══ Records for the exercise
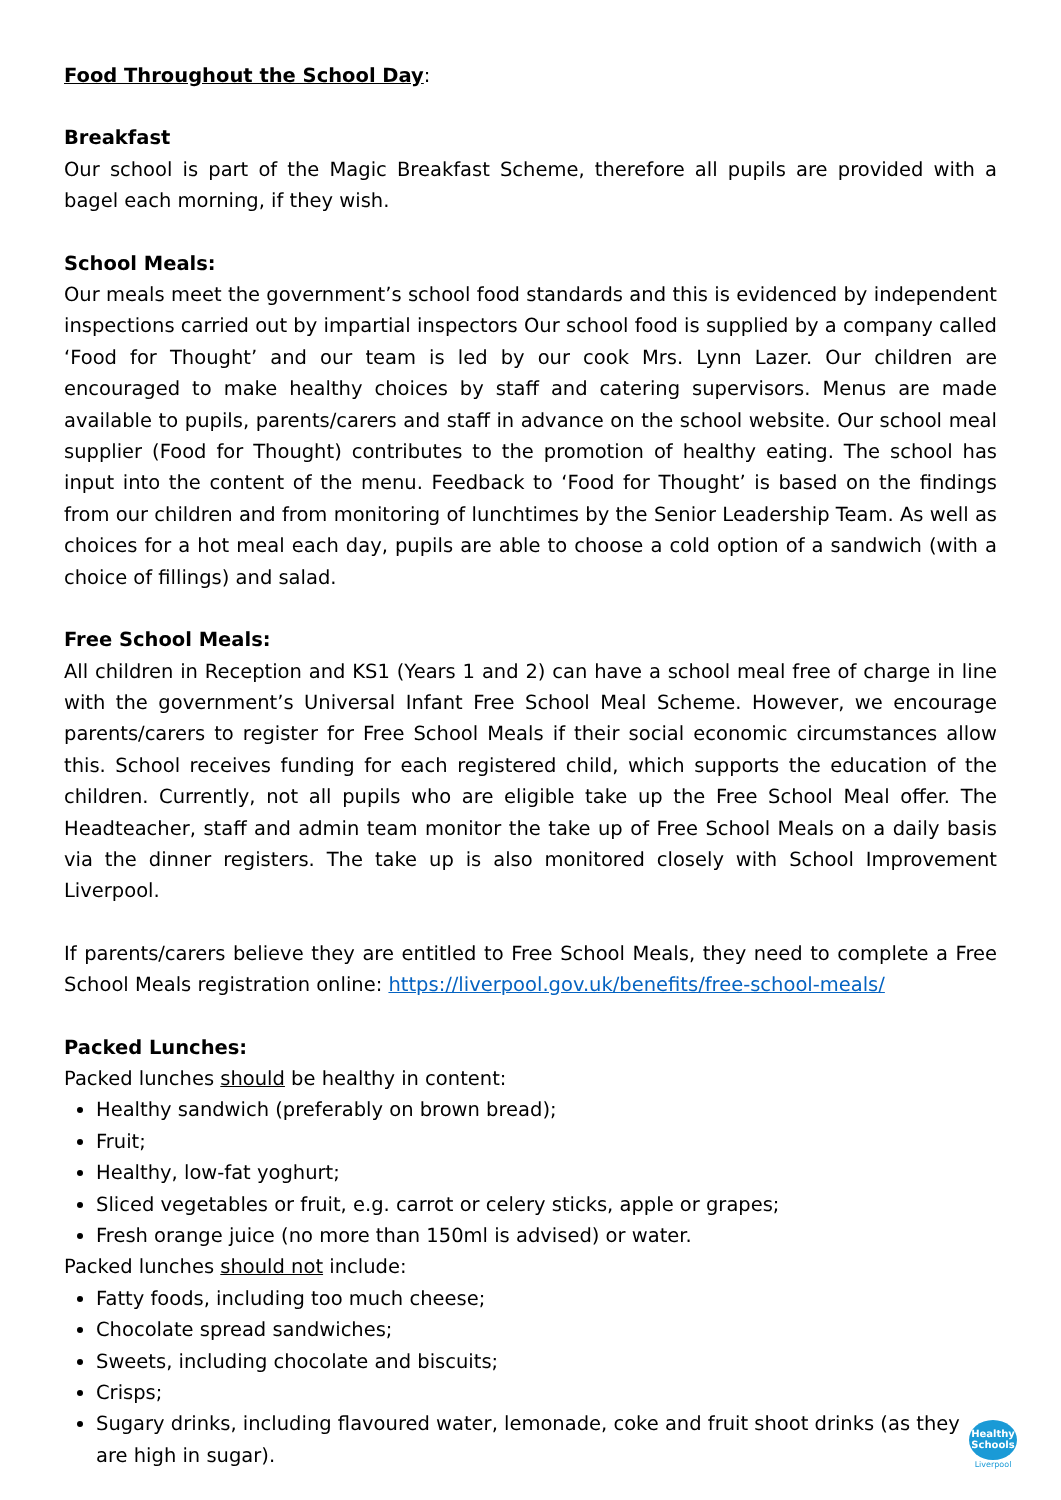Food Throughout the School Day:
Breakfast
Our school is part of the Magic Breakfast Scheme, therefore all pupils are provided with a bagel each morning, if they wish.
School Meals:
Our meals meet the government’s school food standards and this is evidenced by independent inspections carried out by impartial inspectors Our school food is supplied by a company called ‘Food for Thought’ and our team is led by our cook Mrs. Lynn Lazer. Our children are encouraged to make healthy choices by staff and catering supervisors. Menus are made available to pupils, parents/carers and staff in advance on the school website. Our school meal supplier (Food for Thought) contributes to the promotion of healthy eating. The school has input into the content of the menu. Feedback to ‘Food for Thought’ is based on the findings from our children and from monitoring of lunchtimes by the Senior Leadership Team. As well as choices for a hot meal each day, pupils are able to choose a cold option of a sandwich (with a choice of fillings) and salad.
Free School Meals:
All children in Reception and KS1 (Years 1 and 2) can have a school meal free of charge in line with the government’s Universal Infant Free School Meal Scheme. However, we encourage parents/carers to register for Free School Meals if their social economic circumstances allow this. School receives funding for each registered child, which supports the education of the children. Currently, not all pupils who are eligible take up the Free School Meal offer. The Headteacher, staff and admin team monitor the take up of Free School Meals on a daily basis via the dinner registers. The take up is also monitored closely with School Improvement Liverpool.
If parents/carers believe they are entitled to Free School Meals, they need to complete a Free School Meals registration online: https://liverpool.gov.uk/benefits/free-school-meals/
Packed Lunches:
Packed lunches should be healthy in content:
Healthy sandwich (preferably on brown bread);
Fruit;
Healthy, low-fat yoghurt;
Sliced vegetables or fruit, e.g. carrot or celery sticks, apple or grapes;
Fresh orange juice (no more than 150ml is advised) or water.
Packed lunches should not include:
Fatty foods, including too much cheese;
Chocolate spread sandwiches;
Sweets, including chocolate and biscuits;
Crisps;
Sugary drinks, including flavoured water, lemonade, coke and fruit shoot drinks (as they are high in sugar).
Healthy
Schools
Liverpool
════
* _What to produce_: Would you restate the records above word for word and exclude the pictures?

* _Expected answer_:
Food Throughout the School Day:
Breakfast
Our school is part of the Magic Breakfast Scheme, therefore all pupils are provided with a bagel each morning, if they wish.
School Meals:
Our meals meet the government’s school food standards and this is evidenced by independent inspections carried out by impartial inspectors Our school food is supplied by a company called ‘Food for Thought’ and our team is led by our cook Mrs. Lynn Lazer. Our children are encouraged to make healthy choices by staff and catering supervisors. Menus are made available to pupils, parents/carers and staff in advance on the school website. Our school meal supplier (Food for Thought) contributes to the promotion of healthy eating. The school has input into the content of the menu. Feedback to ‘Food for Thought’ is based on the findings from our children and from monitoring of lunchtimes by the Senior Leadership Team. As well as choices for a hot meal each day, pupils are able to choose a cold option of a sandwich (with a choice of fillings) and salad.
Free School Meals:
All children in Reception and KS1 (Years 1 and 2) can have a school meal free of charge in line with the government’s Universal Infant Free School Meal Scheme. However, we encourage parents/carers to register for Free School Meals if their social economic circumstances allow this. School receives funding for each registered child, which supports the education of the children. Currently, not all pupils who are eligible take up the Free School Meal offer. The Headteacher, staff and admin team monitor the take up of Free School Meals on a daily basis via the dinner registers. The take up is also monitored closely with School Improvement Liverpool.
If parents/carers believe they are entitled to Free School Meals, they need to complete a Free School Meals registration online: https://liverpool.gov.uk/benefits/free-school-meals/
Packed Lunches:
Packed lunches should be healthy in content:
Healthy sandwich (preferably on brown bread);
Fruit;
Healthy, low-fat yoghurt;
Sliced vegetables or fruit, e.g. carrot or celery sticks, apple or grapes;
Fresh orange juice (no more than 150ml is advised) or water.
Packed lunches should not include:
Fatty foods, including too much cheese;
Chocolate spread sandwiches;
Sweets, including chocolate and biscuits;
Crisps;
Sugary drinks, including flavoured water, lemonade, coke and fruit shoot drinks (as they are high in sugar).
Healthy
Schools
Liverpool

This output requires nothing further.